We might be on the verge of witnessing another historic moment in our life when IMF would be adding up Yuan as the reserve currency.  It might happen now or may be later but there is no doubt about not being included in the IMF basket. In the recent past it have been witnessed that the usage of renminbi has expanded by 21-fold since 2010, and the currency has appreciated by 25 percent against the US dollar over the past 10 years. Further according to the international bankers its being expected that hat 28 percent of the international trade to be denominated in RMB by the year 2020. 

The renminbi recently made it to the list of top five most used currencies, leaving behind the Australian and Canadian dollars. Chine government has taken all steps to get their currency to be cleaned from all sort of dirt so that it becomes crystal clear to understand for the global economy. But why did China being such an conservative county came forward to clean the currency and make it in all term possible for the IMF to get suited according to its wishes. The Chinese spent almost $30 billion on U.S. homes in the year ending last March. They are shifting their asset base and also building assets in other countries getting stronger macroeconomic hold. Well that might look like a very positive approach for countries like Europe and US where inventories are getting sold and economic indicators are running smoothly. But over the long term China will get better hold of these economies in terms of macro as well as in terms of its macroeconomic assets. Well that’s long term threat which might not be visible now. Lets get back to the prime topic where we find that china has a cap on foreign currency transfers by individuals to only $50,000 a year. So how Chinese are buying properties in Europe and US?  Some 800 billion yuan ($125 billion) left China through underground banks in the April-October period, citing an estimate by the People’s Bank of China.

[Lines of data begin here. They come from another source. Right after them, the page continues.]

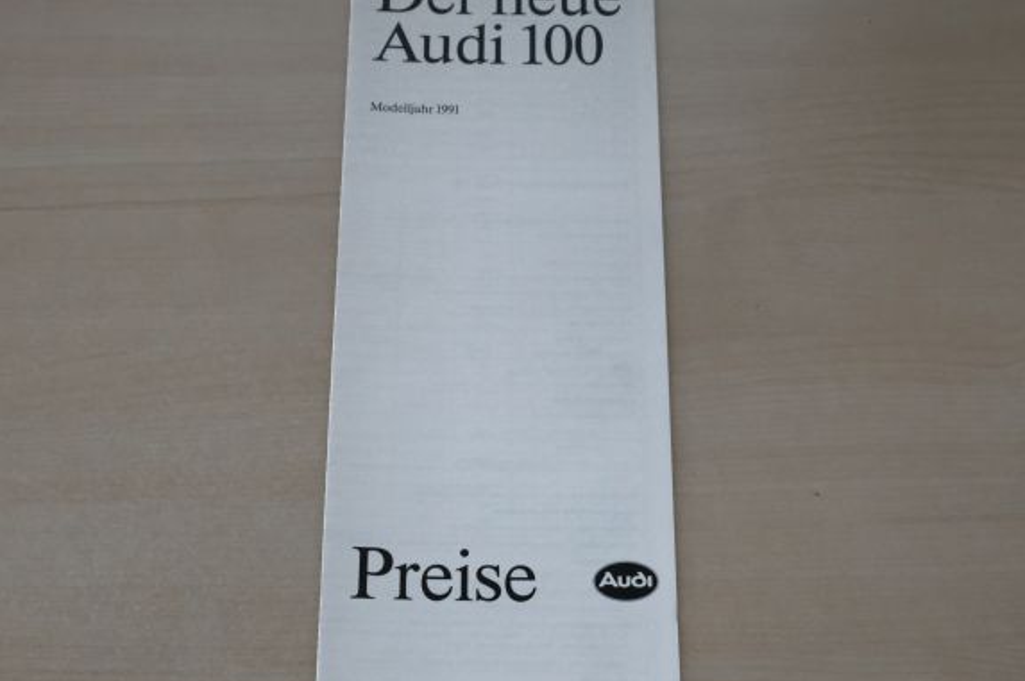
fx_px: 1536
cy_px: 385
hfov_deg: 36.9
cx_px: 499
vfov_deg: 25.0
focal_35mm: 54
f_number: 7.1
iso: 6400
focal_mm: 28.9
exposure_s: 1/38
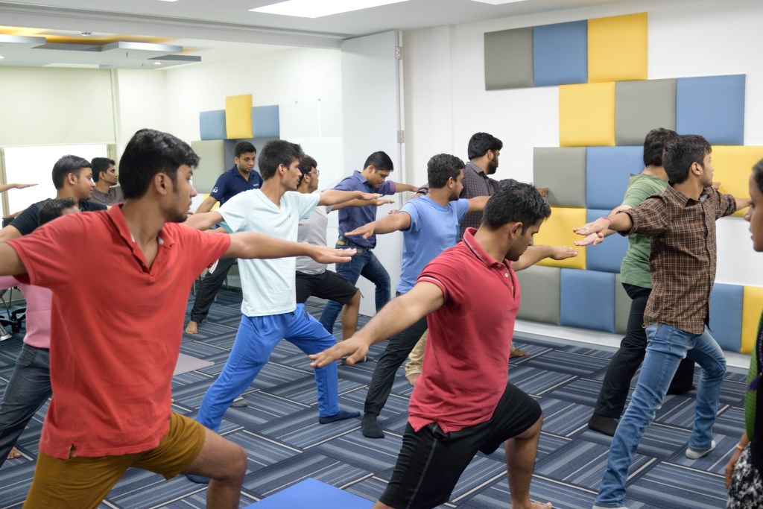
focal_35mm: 36
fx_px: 763
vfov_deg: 36.9
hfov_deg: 53.1
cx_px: 382
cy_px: 254
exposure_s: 1/125
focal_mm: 24
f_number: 2.8
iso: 720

Hence its better to make Yuan the reserve currency and also IMF would be more inclined to include the same so that the $3.5 trillion of reserves the china has can be utilized. Further china also knows that historically the U.S. dollar has appreciated by more than 50 percent against the yen over the last three years, but the volume of Japanese exports has not changed significantly.  Hence the same could be true for china in the near term. Hence getting into IMF basket is going to be a win- win proposition for IMF as well as for China.  Overseas investments new product designing and a huge growth of financial inflow would increase in the coming days once Chinese currency is included in the IMF basket. Fund managers and CIO would come up with innovative products to lure the investment appetite and resulting more equity and debt participation and alternative investments opportunities

The initial journey would be slow but the long term history which is about to be created speaks a different language. One part of the global economy is thinking that Chinese reserves inflows are good where as the other one thinks that they are getting hold of the macro economic factors of the developed economies. The war is heading from domination of currency to domination of macroeconomic factors. Further IMF might consider it now or might take some more time to include Yuan as the reserve currency but it will happen with no doubt over it.